Vamos supor que neste exato momento indivíduos de uma civilização muito adiantada estejam, lá do seu planeta distante, com um telescópio muito poderoso olhando para a Terra. Eles estarão vendo, por exemplo, os dinossauros caminhando calmamente sobre planícies ou atacando uns aos outros, dependendo dos espécimes. E se, ao mesmo tempo, nós tivéssemos tecnologia avançada o suficiente para olharmos para aquele mesmo planeta, não iríamos surpreender os tais ETs nos espionando. O que se veria seria o passado da civilização deles. Conforme a distância entre os dois pontos, um e outro lado se deparariam com fragmentos da história mais recente ou mais antiga do observado. Quantos maior a quantidade mais anos-luz entre os dois planetas (*), mais tempo no passado estaria nas lentes.
O impressionante nisso tudo é que não seriam apenas imagens, não se trataria de um filme. O que fosse visto estaria acontecendo. Então, se a distância fosse pequena e o aparelho muito sensível, veriam nossos entes queridos que nos deixaram, ainda com vida. Ou seja, aqui estas pessoas teriam desencarnado, mas lá não. Porque o passado aqui seria presente lá e vice-versa. Não se trata de nenhuma obra de ficção: essa é uma realidade mais do que absoluta. Todos nós temos, em tese, as condições necessárias para ver o passado – pena que não se possa ver o futuro – e podemos fazer isso todos os dias, só que não nos damos conta disso. O que não se consegue é interagir com ele, tentando alterar as coisas.
Por exemplo: quando olhamos para o Sol – é bom não fazer isso sem um bom protetor, para evitar danos à retina – não o estamos vendo “agora”. A sua luz nos chega com oito minutos de atraso. Ou seja, o Sol que eu vejo já não é o mesmo que está lá: eu o vejo como ele era oito minutos atrás. Estrelas então, nem se fala. Muitas das que nos brindam com o seu brilho, em noites claras, sequer existem mais. Já morreram há muito, mas tal informação não chegou até aqui. Levará alguns anos para que se saiba que ela apagou. Então, ela ainda existe, mesmo tendo morrido.
Esse é apenas mais um nó que se dá na nossa (pouca) compreensão da realidade. Talvez dos menores. Tudo se complica muito mais quando se acrescenta outras informações, como a existência de universos múltiplos e paralelos, dobras do tempo-espaço e as descobertas da física quântica e teoria das cordas. Todo o conhecimento humano parece ser um quase nada. Quanto mais se descobre, ficamos mais distantes do entendimento pleno. O que, muito provavelmente, seja inatingível.

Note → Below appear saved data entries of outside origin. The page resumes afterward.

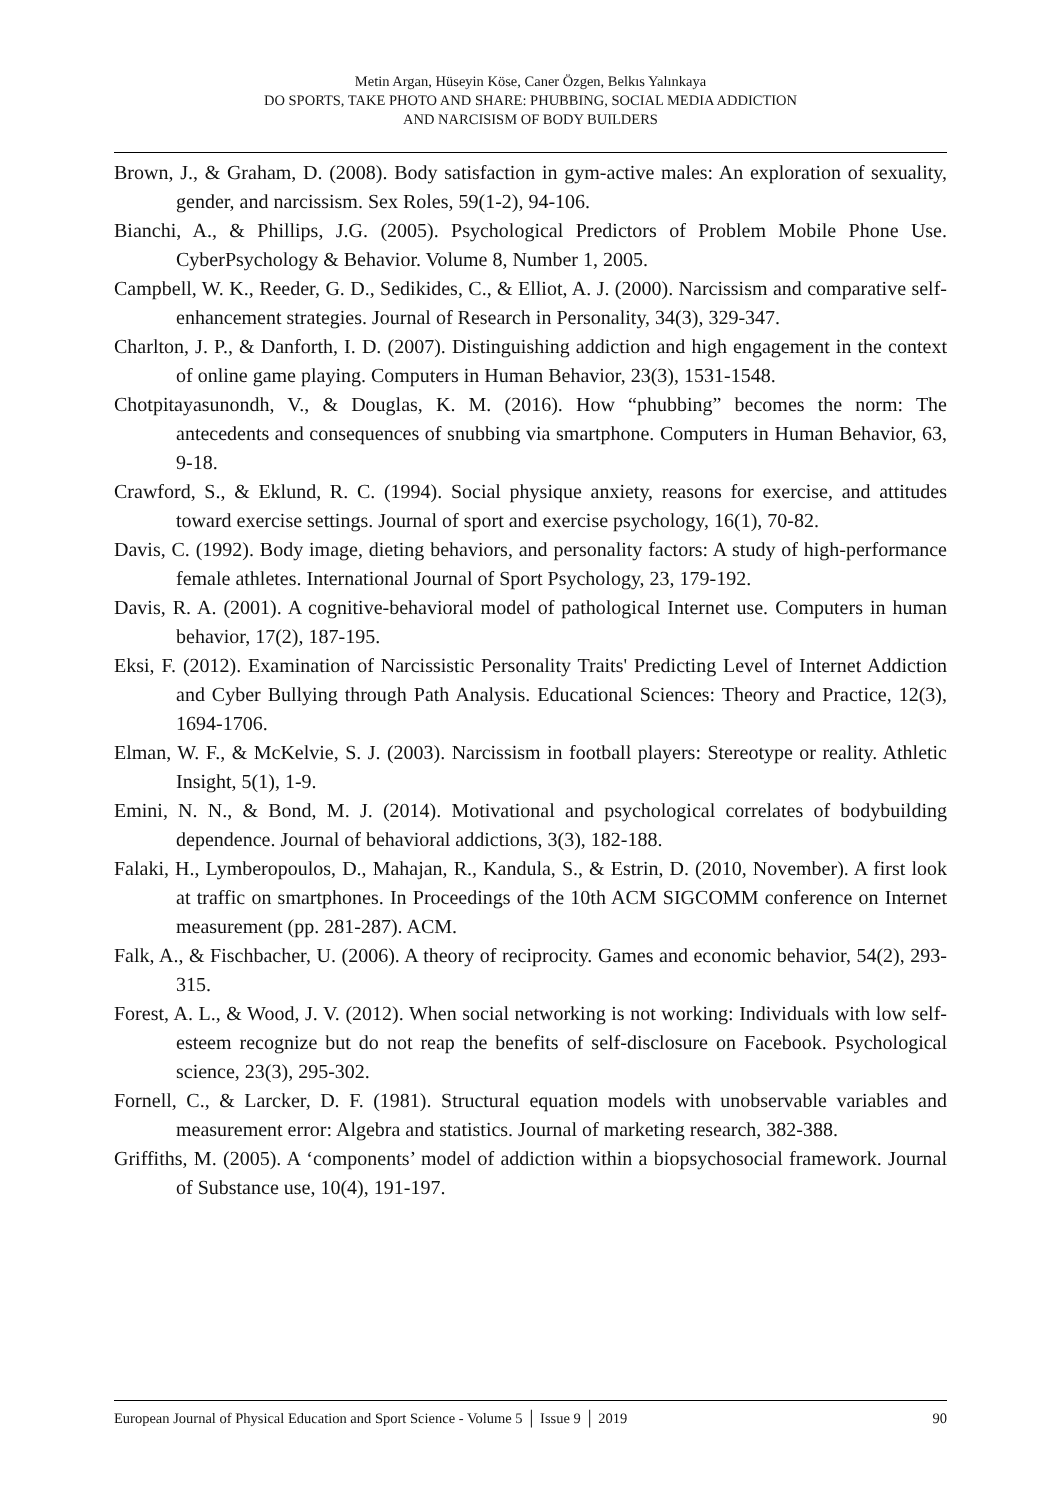Metin Argan, Hüseyin Köse, Caner Özgen, Belkıs Yalınkaya
DO SPORTS, TAKE PHOTO AND SHARE: PHUBBING, SOCIAL MEDIA ADDICTION
AND NARCISISM OF BODY BUILDERS
Brown, J., & Graham, D. (2008). Body satisfaction in gym-active males: An exploration of sexuality, gender, and narcissism. Sex Roles, 59(1-2), 94-106.
Bianchi, A., & Phillips, J.G. (2005). Psychological Predictors of Problem Mobile Phone Use. CyberPsychology & Behavior. Volume 8, Number 1, 2005.
Campbell, W. K., Reeder, G. D., Sedikides, C., & Elliot, A. J. (2000). Narcissism and comparative self-enhancement strategies. Journal of Research in Personality, 34(3), 329-347.
Charlton, J. P., & Danforth, I. D. (2007). Distinguishing addiction and high engagement in the context of online game playing. Computers in Human Behavior, 23(3), 1531-1548.
Chotpitayasunondh, V., & Douglas, K. M. (2016). How “phubbing” becomes the norm: The antecedents and consequences of snubbing via smartphone. Computers in Human Behavior, 63, 9-18.
Crawford, S., & Eklund, R. C. (1994). Social physique anxiety, reasons for exercise, and attitudes toward exercise settings. Journal of sport and exercise psychology, 16(1), 70-82.
Davis, C. (1992). Body image, dieting behaviors, and personality factors: A study of high-performance female athletes. International Journal of Sport Psychology, 23, 179-192.
Davis, R. A. (2001). A cognitive-behavioral model of pathological Internet use. Computers in human behavior, 17(2), 187-195.
Eksi, F. (2012). Examination of Narcissistic Personality Traits' Predicting Level of Internet Addiction and Cyber Bullying through Path Analysis. Educational Sciences: Theory and Practice, 12(3), 1694-1706.
Elman, W. F., & McKelvie, S. J. (2003). Narcissism in football players: Stereotype or reality. Athletic Insight, 5(1), 1-9.
Emini, N. N., & Bond, M. J. (2014). Motivational and psychological correlates of bodybuilding dependence. Journal of behavioral addictions, 3(3), 182-188.
Falaki, H., Lymberopoulos, D., Mahajan, R., Kandula, S., & Estrin, D. (2010, November). A first look at traffic on smartphones. In Proceedings of the 10th ACM SIGCOMM conference on Internet measurement (pp. 281-287). ACM.
Falk, A., & Fischbacher, U. (2006). A theory of reciprocity. Games and economic behavior, 54(2), 293-315.
Forest, A. L., & Wood, J. V. (2012). When social networking is not working: Individuals with low self-esteem recognize but do not reap the benefits of self-disclosure on Facebook. Psychological science, 23(3), 295-302.
Fornell, C., & Larcker, D. F. (1981). Structural equation models with unobservable variables and measurement error: Algebra and statistics. Journal of marketing research, 382-388.
Griffiths, M. (2005). A ‘components’ model of addiction within a biopsychosocial framework. Journal of Substance use, 10(4), 191-197.
European Journal of Physical Education and Sport Science - Volume 5 │ Issue 9 │ 2019 90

A expressão filosófica “só sei que nada sei” (“ipse se nihil scire id unum sciat“, em latim), frase derivada na narrativa de Platão a respeito de Sócrates – grego que viveu entre 470 a.C. e 399 a.C. –, apesar de não mencionada em nenhum texto antigo, a rigor se trata de um modo de exaltar a humildade intelectual do seu possível autor. Mas, se torna cada vez mais atual, conforme se acumula uma maior experiência e domínio científico. Sócrates questionava muito as autoridades de sua época e afirmava que tudo o que era compreendido como sabedoria não passava de meras opiniões.
Ele defendia a busca permanente do conhecimento real através de um método que partia do questionar para o refletir, conhecido pelo nome de “maiêutica”. Aliás, essa é uma das técnicas centrais de toda a tradição socrática. O termo vem da palavra grega maieutiké, que significa, em uma tradução livre, “arte de partejar”. O filósofo comparava-se de certo modo com uma parteira, pois a “verdade”, a compreensão possível, seria algo que já está dentro de nós, algo que precisa apenas ser “parido”. E, como o tempo passado ainda é uma realidade, ele segue neste instante no ginásio do Liceu dizendo isso aos seus discípulos Ésquines, Símias, Críton, Xenofonte, Fedro e Cebes, além do já citado Platão.
17.04.2025
(*) A propósito: para ver os dinossauros a civilização inteligente tem que estar distante uns 60 milhões de anos-luz da nossa. Esse seria também o tempo que se gastaria, viajando na velocidade da luz, para chegar até lá. Ou para eles virem até aqui. E isso é um quase nada, considerando-se o tamanho do Universo conhecido.